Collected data
....

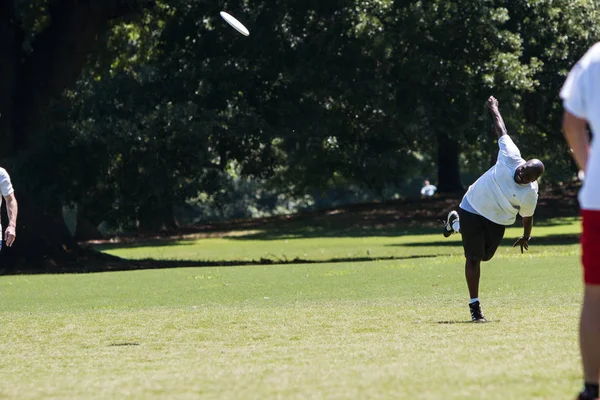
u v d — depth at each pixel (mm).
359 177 128625
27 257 77438
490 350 18969
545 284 39562
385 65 76875
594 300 13703
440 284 42531
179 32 83625
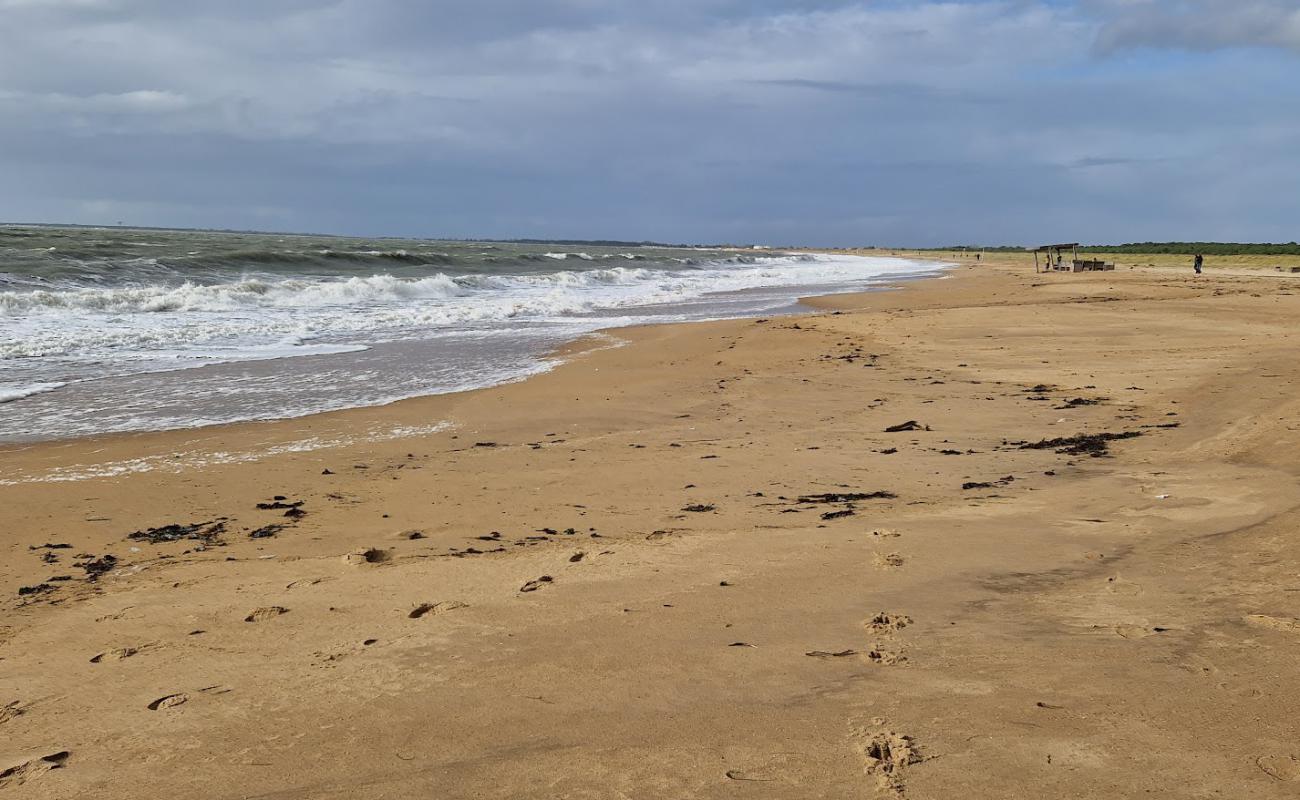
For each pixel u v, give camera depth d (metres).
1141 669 3.79
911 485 7.54
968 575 5.17
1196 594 4.64
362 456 8.92
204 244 55.34
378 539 6.30
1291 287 32.53
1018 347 16.50
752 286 41.25
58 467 8.36
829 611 4.68
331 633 4.58
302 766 3.28
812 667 3.98
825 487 7.54
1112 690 3.62
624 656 4.17
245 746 3.44
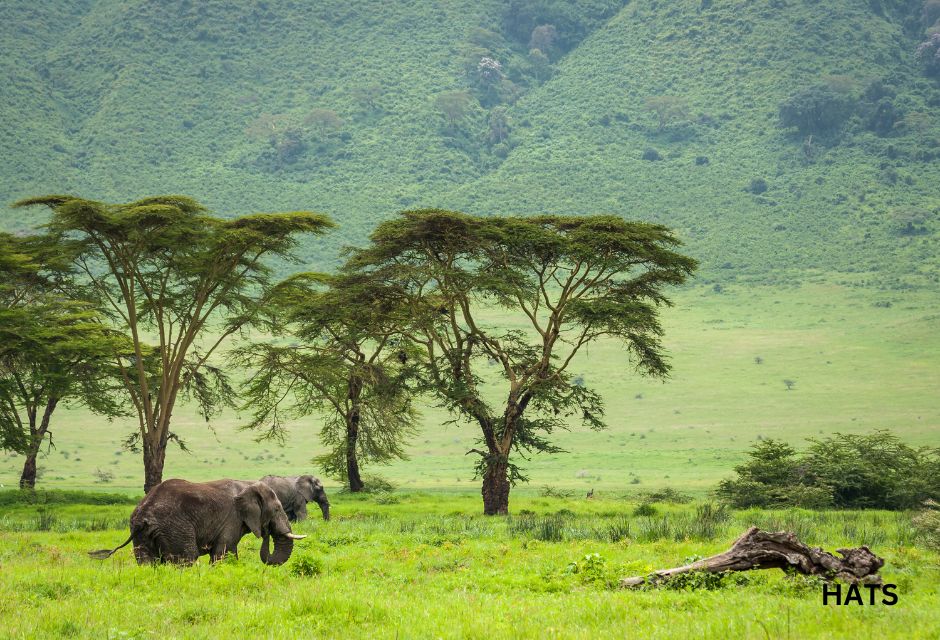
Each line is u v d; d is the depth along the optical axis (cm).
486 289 14712
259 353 17550
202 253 15575
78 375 17238
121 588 5716
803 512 14750
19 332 15362
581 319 14538
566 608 4931
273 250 16350
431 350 15750
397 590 5772
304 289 17150
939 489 16838
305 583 5925
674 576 5650
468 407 14975
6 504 15712
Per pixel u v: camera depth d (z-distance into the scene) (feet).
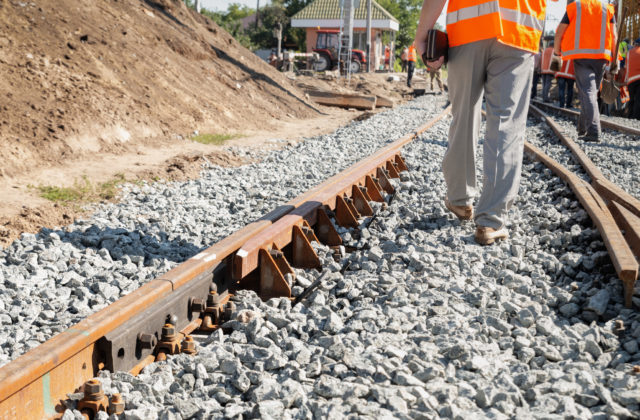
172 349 9.52
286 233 13.74
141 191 22.20
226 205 21.20
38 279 13.15
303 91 66.54
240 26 191.62
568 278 12.42
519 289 11.88
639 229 13.66
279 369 9.11
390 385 8.31
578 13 33.12
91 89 30.68
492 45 13.97
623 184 23.32
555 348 9.20
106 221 17.95
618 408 7.32
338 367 8.74
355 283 12.57
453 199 16.58
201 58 49.55
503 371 8.68
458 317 10.50
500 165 14.48
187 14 56.75
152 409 7.84
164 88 37.99
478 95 14.89
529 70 14.34
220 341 10.03
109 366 8.59
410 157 28.91
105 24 39.60
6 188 20.38
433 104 73.77
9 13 31.68
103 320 8.52
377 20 185.26
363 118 54.60
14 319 11.34
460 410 7.47
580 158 26.96
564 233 14.79
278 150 34.24
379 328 10.37
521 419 7.22
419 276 12.81
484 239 14.76
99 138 27.73
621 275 10.63
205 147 32.48
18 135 23.90
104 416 7.64
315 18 186.19
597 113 34.30
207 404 8.07
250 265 11.97
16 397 7.11
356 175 19.69
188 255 15.74
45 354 7.55
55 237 15.78
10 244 15.60
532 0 13.92
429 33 14.37
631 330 9.78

....

### Your instructions
Extract every line containing the string "camera" from the data above.

### Exercise output
For each pixel u v, give camera depth d (metres).
Per pixel u v: camera depth d (z-distance into the scene) (feet).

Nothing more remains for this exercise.